Investors can get a taste of KFC, McDonald’s or Hungry Jack’s
Investors hungry for a taste of the fast food market will have their choice of McDonald’s, Hungry Jack’s or KFC when a $60 million portfolio of commercial properties goes under the hammer.
Cushman & Wakefield expects strong interest in the 15 alternative investment properties, given fast food, childcare, and fuel and convenience retail assets have been popular during the coronavirus pandemic.
The portfolio includes properties with long-term leases with Hungry Jack’s, KFC and McDonald’s, seven childcare centres, a National Australia Bank branch in Wagga Wagga, NSW, and a Mitre 10 in Queensland’s Airlie Beach.
Cushman & Wakefield said the portfolio was expected to sell for about $60 million in total in the 10 December auction in Sydney.
“We anticipate a huge level of interest in the upcoming auction, particularly as fast food properties have continued to be one of the best performing assets during the pandemic,” Cushman & Wakefield associate director Tom Moreland said.
“Childcare centres also remain high on investors’ wish lists due to the strong government support provided at the start of COVID-19, with many investors viewing the sector as highly resilient.”
In its November portfolio auction, Cushman & Wakefield sold 12 assets for more than $60 million. The portfolio included Woolworths Caltex-branded fuel and convenience assets sold amid strong demand from investors, as well as retail, childcare and medical assets.
“We continue to see the market for private investment strengthen, given the sheer weight of capital targeting defensive assets and yield,” Cushman & Wakefield head of national investment sales Michael Collins said on Monday.
“The results of our recent portfolio auction show that the appetite among high-net-worth investors for properties with long-term leases and blue-chip tenants continues to grow.”

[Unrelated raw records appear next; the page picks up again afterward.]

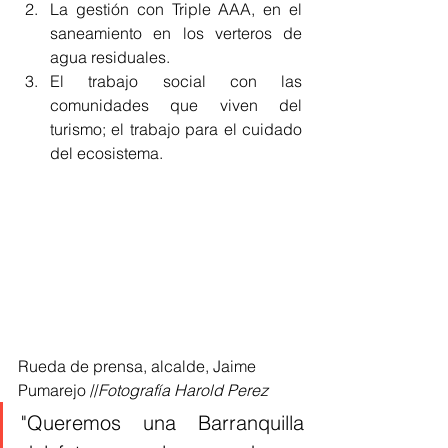
La gestión con Triple AAA, en el 
saneamiento en los verteros de 
agua residuales.
El trabajo social con las 
comunidades que viven del 
turismo; el trabajo para el cuidado 
del ecosistema.
Rueda de prensa, alcalde, Jaime 
Pumarejo //
Fotografía Harold Perez 
"Queremos una Barranquilla 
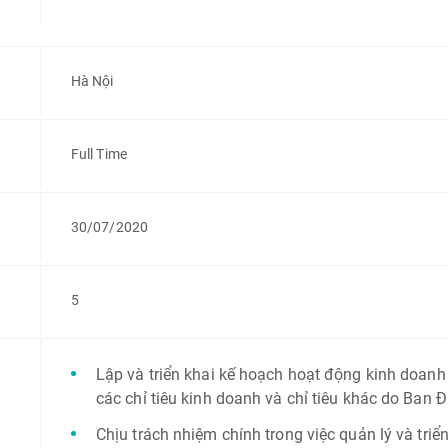
Hà Nội
Full Time
30/07/2020
5
Lập và triển khai kế hoạch hoạt động kinh doan
các chỉ tiêu kinh doanh và chỉ tiêu khác do Ban Đ
Chịu trách nhiệm chính trong việc quản lý và tri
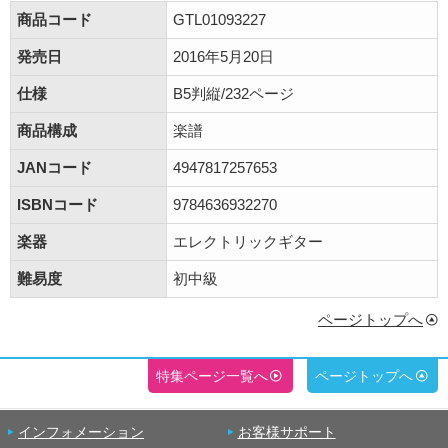
商品コード
GTL01093227
発売日
2016年5月20日
仕様
B5判縦/232ページ
商品構成
楽譜
JANコード
4947817257653
ISBNコード
9784636932270
楽器
エレクトリックギター
難易度
初中級
ページトップへ
特集ページ一覧へ
ページトップへ
インフォメーション
お客様サポート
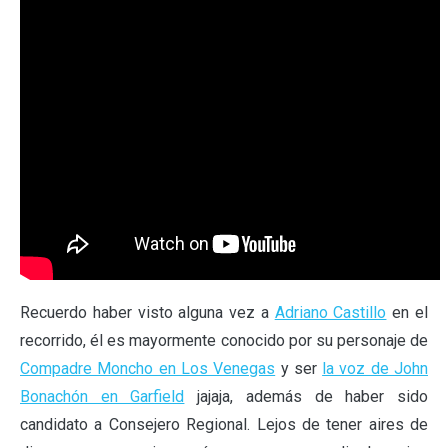
Recuerdo haber visto alguna vez a
Adriano Castillo
en el
recorrido, él es mayormente conocido por su personaje de
Compadre Moncho en Los Venegas
y ser
la voz de John
Bonachón en Garfield
jajaja, además de haber sido
candidato a Consejero Regional. Lejos de tener aires de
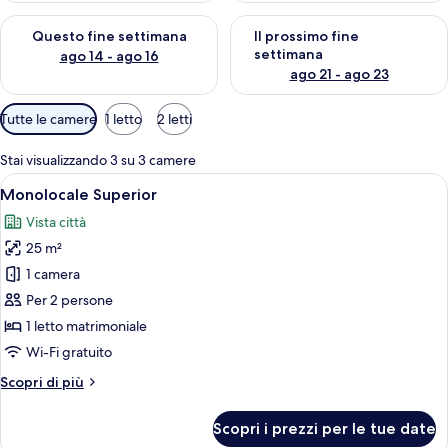
Verifica la disponibilità per questo fine settimana, ago 14 - ag
Verifica la disponibilità per i
Questo fine settimana
Il prossimo fine
settimana
ago 14 - ago 16
ago 21 - ago 23
Filtri
Tutte le camere
1 letto
2 letti
disponibili
per
Stai visualizzando 3 su 3 camere
le
Apri
Una cucina moderna con elettrodomestic
7
Monolocale Superior
camere
tutte
Vista città
le
25 m²
foto
per
1 camera
Monolocale
Per 2 persone
Superior
1 letto matrimoniale
Wi-Fi gratuito
Altri
Scopri di più
dettagli
per
Scopri i prezzi per le tue date
Monolocale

The firm said the December auction was expected to be led by a Gold Coast fast food and convenience retail investment jointly leased by United Petroleum and KFC franchisee Collins Foods, with a price guide upwards of $8.5 million.
A property occupied by KFC for 30 years in Dee Why in northern Sydney was expected to sell for more than $6 million.
The December portfolio covers freestanding investments in NSW, Queensland and Victoria.
The childcare centres include a new Brisbane facility with a 20-year initial lease term.
There has been strong demand for service stations and convenience retail assets during the pandemic, with unfulfilled pre-coronavirus demand continuing to fuel the sector.
Six of the 21 properties listed for sale at Burgess Rawson’s final portfolio auction event of the year on 9 December are service stations, with the asset class continuing to experience significant turnover as both vendors and buyers take advantage of strong trading conditions.